Chair: Yuyuan Ouyang Organizers: Yuyuan Ouyang, Guanghui Lan, Yi Zhou
14:45

Mert Gurbuzbalaban

A Universally Optimal Multistage Accelerated Stochastic Gradient Method

We study the problem of minimizing a strongly convex and smooth function when we have noisy estimates of its gradient. We first provide a framework that can systematically trade-off acceleration and robustness to gradient errors. Building on our framework, we propose a novel multistage accelerated algorithm that is universally optimal in the sense that it achieves the optimal rate both in the deterministic and stochastic case and operates without knowledge of noise characteristics.

15:10

Hilal Asi

joint work with John Duchi

The importance of better models in stochastic optimization

Standard stochastic optimization methods are brittle, sensitive to algorithmic parameters, and exhibit instability outside of well-behaved families of objectives. To address these challenges, we investigate models that exhibit better robustness to problem families and algorithmic parameters. With appropriately accurate models, which we call the aProx family, stochastic methods can be made stable, provably convergent and asymptotically optimal. We highlight the importance of robustness and accurate modeling with a careful experimental evaluation of convergence time and algorithm sensitivity.

15:35

Damien Scieur

joint work with Alexandre d'Aspremont, Raghu Bollapragada

Nonlinear Acceleration of Momentum and Primal-Dual Algorithms

We describe a convergence acceleration scheme for multistep optimization algorithms.
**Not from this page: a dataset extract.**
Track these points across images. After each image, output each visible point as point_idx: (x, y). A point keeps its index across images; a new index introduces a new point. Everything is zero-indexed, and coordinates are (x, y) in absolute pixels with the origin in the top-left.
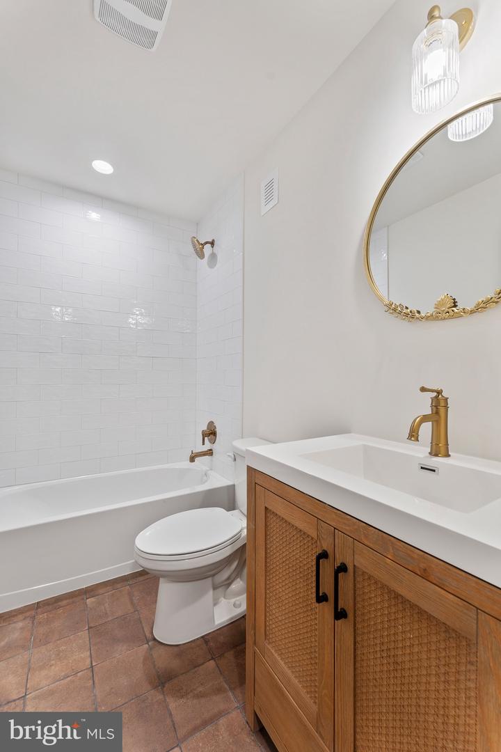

The extrapolated solution is written as a nonlinear average of the iterates produced by the original optimization algorithm. Our scheme handles algorithms with momentum terms such as Nesterov's accelerated method, or primal-dual methods. The weights are computed via a simple linear system and we analyze performance in both online and offline modes. We use Crouzeix's conjecture to show that acceleration performance is controlled by the solution of a Chebyshev problem.